Seth: The data set is imperative. If you don’t bring in an extensive data set that can also be used in production, you may not capture gains or even see much lift over traditional modeling. This includes the number of historical records, time frames and alternative data that will make the model more robust. When it comes to machine learning, the more data you have, the better. You need to make sure the POC model is well-validated and documented, or you risk “garbage in, garbage out.” Also, your ML model should make sense intuitively. Make sure the decisions coming out are sensible, and that variable importance and interactions can be explained to a layman. Secondly, you want to monitor your model and its input data. Data and economic conditions change over time, so make sure the properties of the data going in accord with the properties of the data on which you trained the ML model.
Zest: What are some techniques that help ensure a quality modeling process?
Seth: Using reject inference — the practice of pulling in data on loans you were offered but didn’t make — is very important. If you only use your own lending data, you’re going to have built-in bias from previous models or the loan officers, behind the scenes, approving only certain types of loans. Those models and loan officers may not approve someone with no credit history or someone who wasn’t a customer in the past. You have to be careful that your ML model doesn’t become overfit to the bias in your legacy data. The credit bureaus can help you figure out if someone else issued a loan that you didn’t approve or that a customer didn’t accept from you. And then you can see how that loan performed. Reject inference techniques are important for another reason too. There’s a great lending occurrence known as “adverse selection.” That means you get the loan someone else didn’t want for whatever reason. You think it’s good, but other lenders thought it was bad. You get adversely selected because you get potential losses based on something another model captured, which yours didn’t.
Zest has the ability to check for unintended bias while the model is being built. That allows lenders to adjust models along an efficient frontier curve, correcting for bias in their models while maintaining their economics.
Zest: But what about dealing with algorithmic bias?

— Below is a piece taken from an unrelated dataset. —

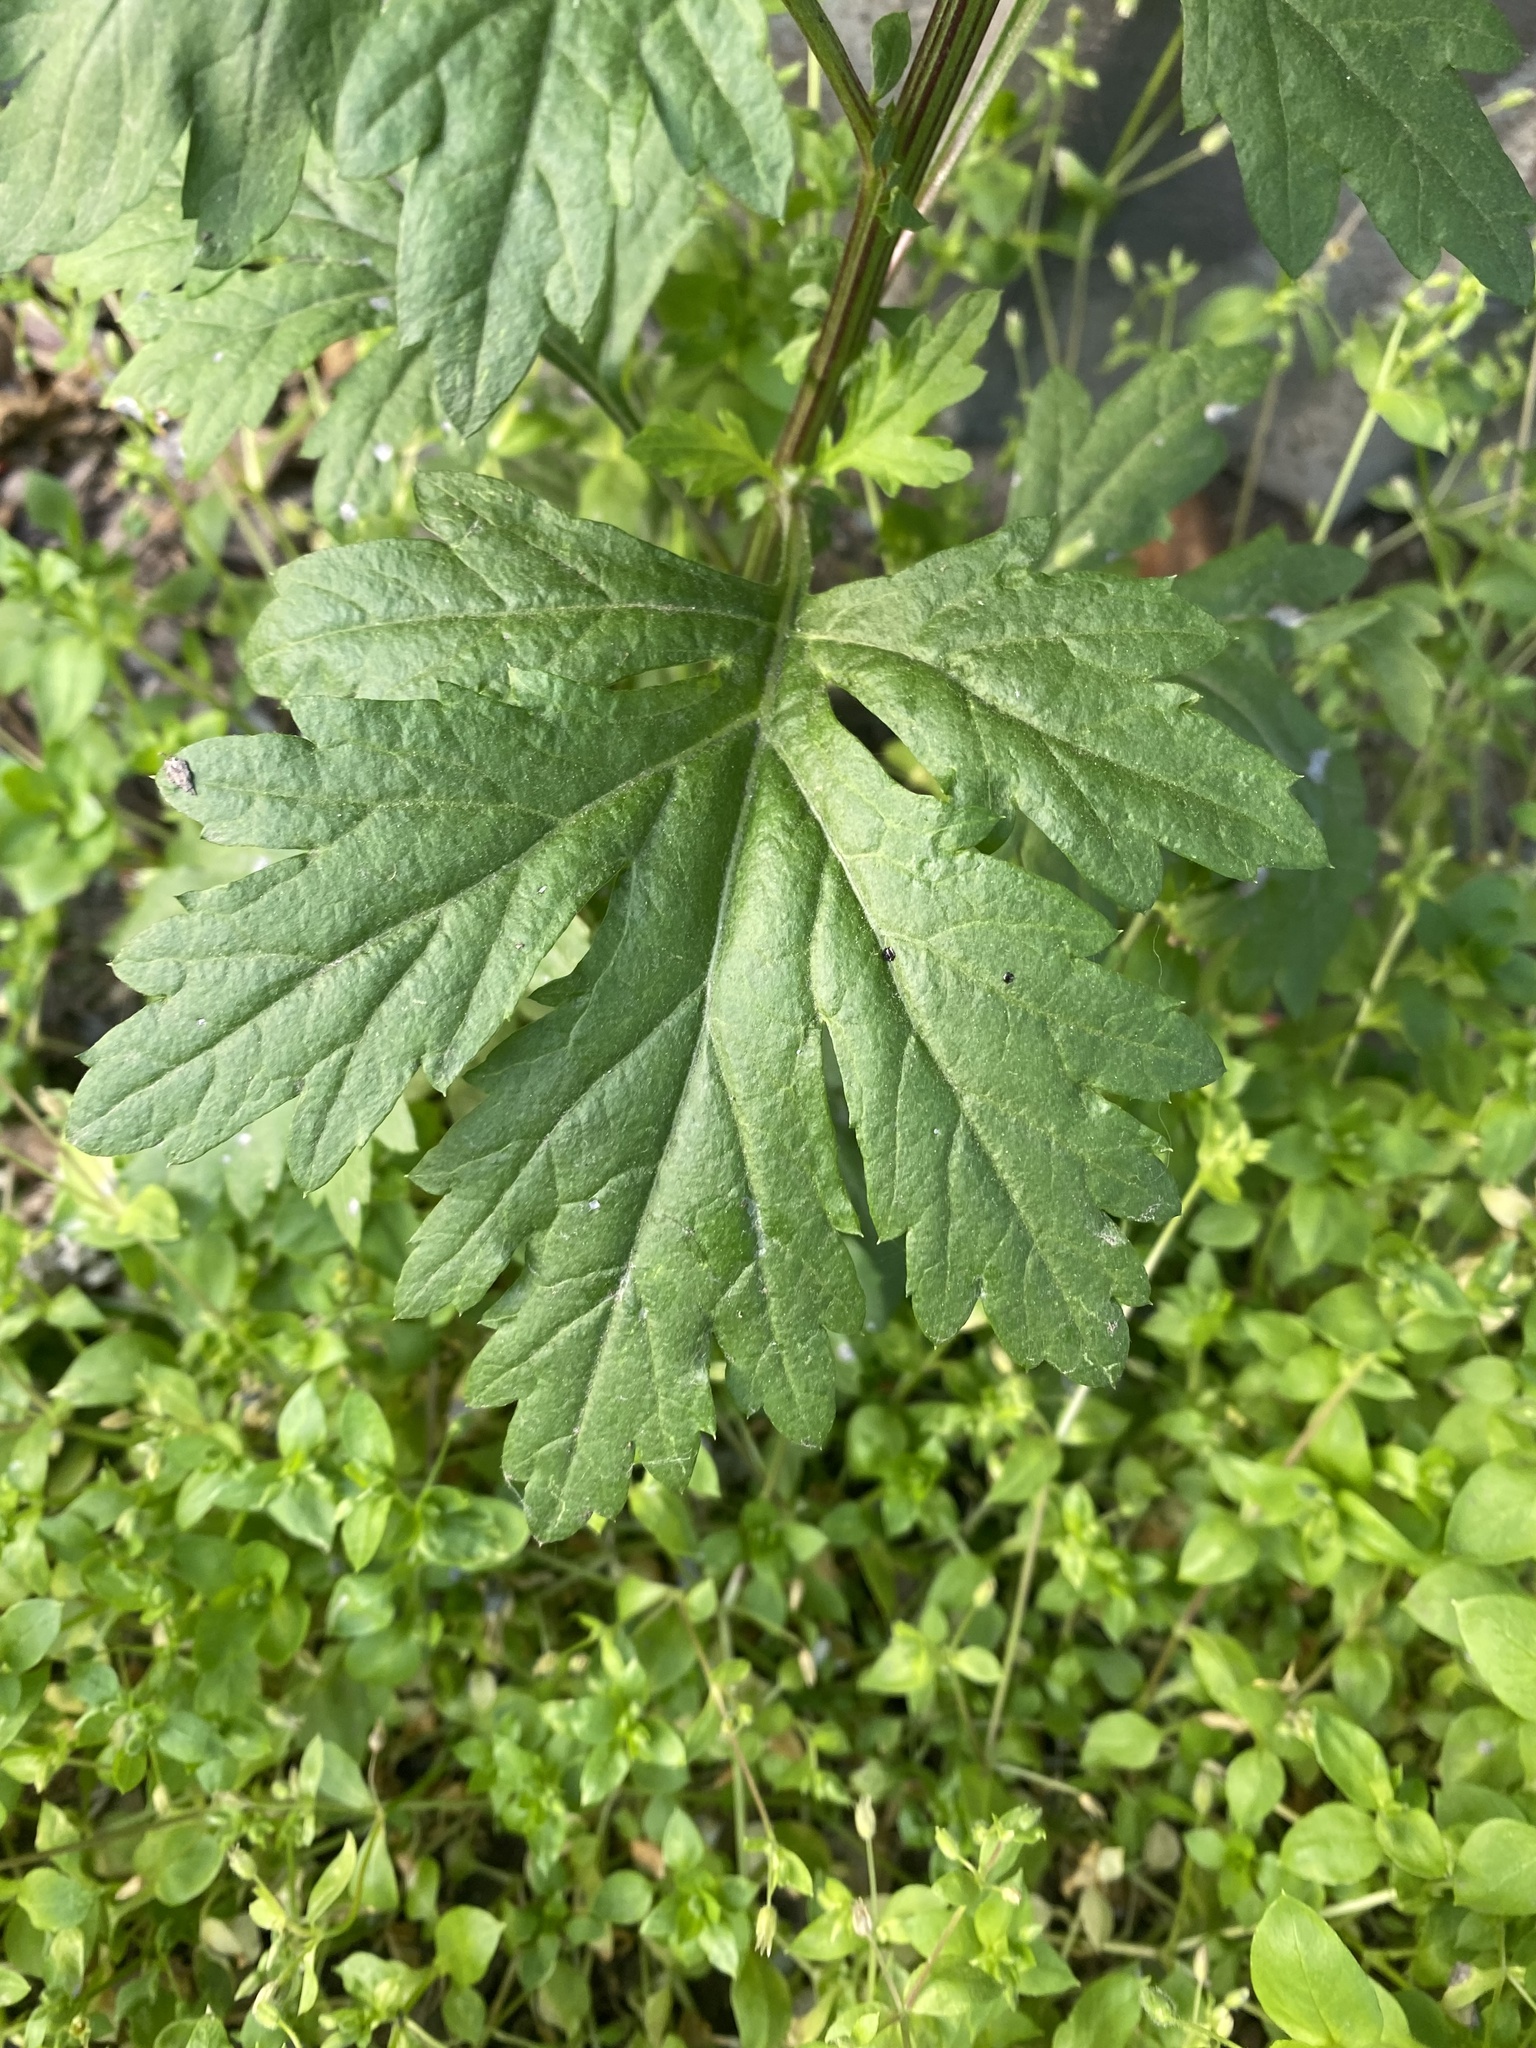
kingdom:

Seth: Disparate impact — the situation where a model generates unintentional bias against a particular protected class, like race or gender — is a common issue. That’s because some of the most-used variables are very correlated with bias. A good example would be conventional credit scores, which in general are higher for some groups than others due to historical factors. This unfortunate reality means a lot of models are open to charges of bias.
Zest has the ability to check for unintended bias while the model is being built. That allows lenders to adjust models along an efficient frontier curve, correcting for bias in their models while maintaining their economics. You can shift your model along that curve to get the biggest bang for the buck while also being fair. You can reduce the influence of variables that generate potential bias, but are also predictive in a model, whereas traditional modeling techniques would require those variables to be removed. Zest has briefed the fair-lending regulators on this approach, and they have appreciated our efforts to preemptively correct for bias in models instead of just trying to explain it away.

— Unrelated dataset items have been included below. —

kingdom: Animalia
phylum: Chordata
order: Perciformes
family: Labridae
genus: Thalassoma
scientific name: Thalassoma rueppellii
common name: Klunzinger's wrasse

Zest: Looking back over your years in the industry, and then ahead to where it’s going, what’s going to change and what isn’t?
Seth: Everything will change — but it will be evolutionary, not revolutionary. Standard logistic regression models have been around for a long time. I firmly believe that’s going to change in the next year. We’re going to see machine learning in credit take off in a big way. But fears about robots taking over are totally overblown. Even with ML credit models, you still need humans in the loop — building, validating, monitoring and auditing those models —because there are always issues. Credit officers will always exist; I suspect that will never change in most lending businesses. But machine learning, alternative data and higher levels of automation allow credit officers to be put to higher and better use.